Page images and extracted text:
┄┄┄┄┄┄┄┄┄┄
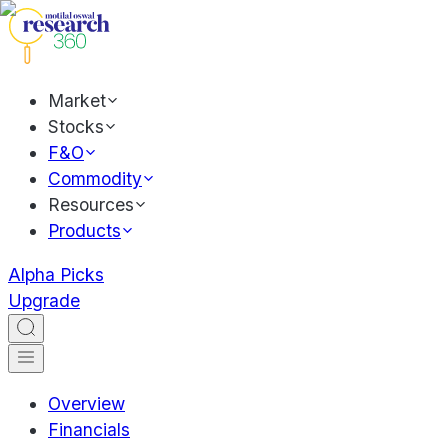
Market
Stocks
F&O
Commodity
Resources
Products
Alpha Picks
Upgrade
Overview
Financials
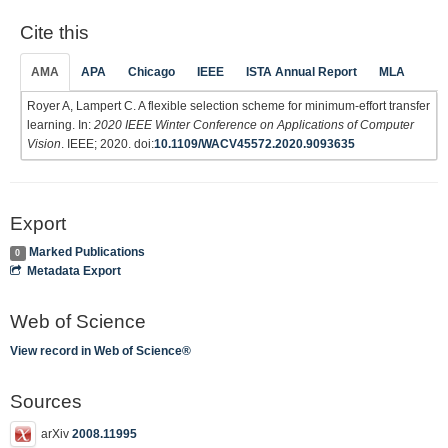
Cite this
AMA
APA
Chicago
IEEE
ISTA Annual Report
MLA
Royer A, Lampert C. A flexible selection scheme for minimum-effort transfer
learning. In:
2020 IEEE Winter Conference on Applications of Computer
Vision
. IEEE; 2020. doi:
10.1109/WACV45572.2020.9093635
Export
Marked Publications
0
Metadata Export
Web of Science
View record in Web of Science®
Sources
arXiv
2008.11995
┄┄┄┄┄┄┄┄┄┄
What the task asks
In the records above, find every line that contains the word "IEEE" and copy it.

Final answer
IEEE
2020 IEEE Winter Conference on Applications of Computer
. IEEE; 2020. doi:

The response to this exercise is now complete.